Там, за окном, была курилка. И судя по разговору, говорившие находились там одни. Сильвестр упрекал:
— Давненько ты, Михайло, лейтенанта-комиссара за титьки не дергал. Прокопий, тот молодцом, варит башка, а ты? Не Ломоносов, выходит, хотя и Михайло.
— Я собирался… Что это, мол, Шелепин — примкнувший.
— Ну, расшевелил извилины! Почитайте, скажет, рядовой Охлябин, газеты. Но направление твоей мысли, Михайло, где-то в русле. Только ты с тыла давай. Все сейчас напевают: «Едут новоселы…» А куда и зачем, вот тут — вопрос. Почему целинные, тут хоть что-то ясно: паши новь; а почему залежные?
— Чай, каждый знает. Залежь, она и есть залежь. Смеяться, чай, будут. И лейтенант, и ребята, какие деревенские.

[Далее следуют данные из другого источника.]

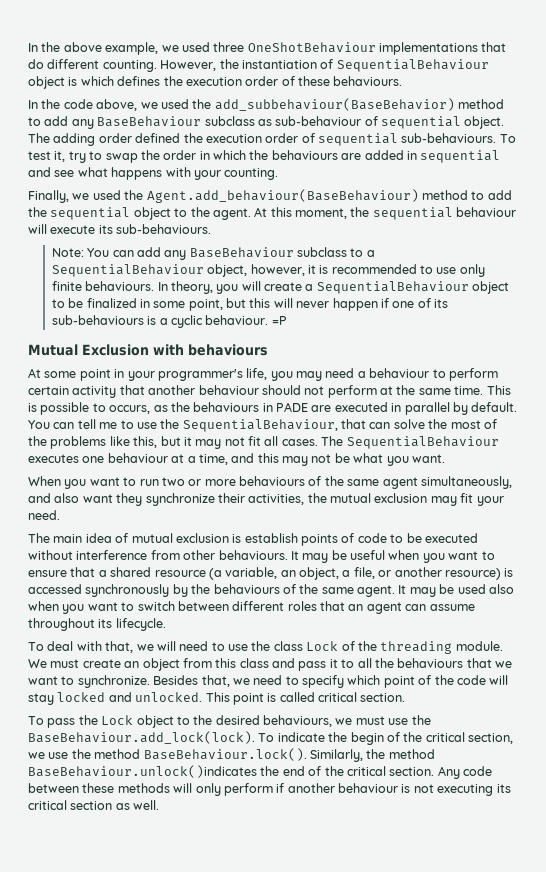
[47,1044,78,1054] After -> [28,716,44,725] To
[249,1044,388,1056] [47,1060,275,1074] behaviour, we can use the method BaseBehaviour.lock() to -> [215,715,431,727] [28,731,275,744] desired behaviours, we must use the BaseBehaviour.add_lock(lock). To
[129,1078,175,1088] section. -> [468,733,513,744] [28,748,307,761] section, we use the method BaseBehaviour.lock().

— Не дрейфь. Ты подними руку и спроси. Пусть кто и поржет себе на утеху, а как лейтенант завертится карасем на сковородке, тогда твой черед ржать подойдет. Ведомо тебе: смеется тот, кто смеется последним. Вот ты ответь, знаешь ли про Горькую линию? Про Иртышскую? А о десятиверстном нейтральном пространстве? То-то. И лейтенант не знает. Когда киргизов колонизовали, пригодные для пахоты земли отбирали у них, а самих их на дальней дистанции от себя держали. Жили себе казаки, не тужили, да вот революция случилась. Иных прикончила она, иные разбежались. За кордон в основном. Осталась земля. Только и у новой власти слюнки на нее текли. А как взять? Калинин ездил к казахам. Киров. Сергей Миронович предложил исподволь обихаживать бросовые земли, зелеными полосами наступать на степь. Только не вышло это. Кокнули его. И появился сталинский план преобразования природы. Начали полосы лесозащитные не в Казахстане сажать, а в России. Про степь забыли. Легче в средней полосе и быстрей. Перед всем миром можно покрасоваться. А Хрущев, когда вокруг Сталина гопака выкаблучивал, на ус мотал. Теперь вот раскрутил маховик… Авантюрно. А кто против, тот примкнувший.
Иван слушал Лодочникова и удивлялся, как можно так злоязычно. Вроде бы все верно сказано о колонизации сибирской степи, но с каким подтекстом. Всего несколько слов в сторонку, и мысли у несведущего набекрень. А про советский период. Факты, может, верны (Иван о целине знал только то, что писалось в газетах, говорилось по радио и показывалось с телевизионных экранов), но и тут — пренебрежение и злобность. Очень похож на тот разговор, что случился у вагонного окна, когда проезжал поезд мимо басмаческого кладбища. Не случайность, выходит. Заданность.
Подумалось Богусловскому и о том, откуда знает Сильвестр о поездках Калинина и Кирова. Об этом никогда не писалось и не говорилось. Всем внушали, что первоисточник идей был Хрущев. Значит, дома говорили о целине вот в таком духе…
И вдруг оборвались все его размышления. Будто окатили Ивана ледяной струей из брандспойта.
— И вот еще что, — донеслось из окна, — друг мой Михайло, отчего, поясни мне, у Ивана Богусловского на обед была не горбушка?
— Прокоп сказал, ему, чай, все равно. Ему хоть весь мякиш положи, глазом не моргнет. Согласный будет.
— Передай Прокопию, не его дело глядеть за глазами Ивана, моргнет тот или нет. Сказано если, чтоб уважение было, значит — делай, — помолчал немного и уже, явно себя убеждая, молвил раздумчиво: — А Иван привыкает. Привыкает.
«Нет, — хотелось, высунувшись из окна, крикнуть Сильвестру — Нет! Нет!»
Только не встал Иван Богусловский с табуретки. Пересилил себя. Но уже не до письма ему стало. Держал его в руках, а обдумывал разговор с Сильвестром. Откровенный чтобы. И резкий.
В тот же вечер, перед вечерней поверкой, он и состоялся. Только не так пошел, как мыслил Богусловский. Он думал, что начнется баталия, но Сильвестр, выслушав возмущенного Ивана, хмыкнул:
— Что касается тебя, извини. Больше не буду. А в остальном. Я говорил правду. Если чуть-чуть акценты, то учти — время не сталинское. Не садят по доносам нынче. Пойдем, лучше сапоги чистить, чтобы старшина не сделал замечание. Мы солдаты, нам устав блюсти нужно, а не хватать друг друга за фалды.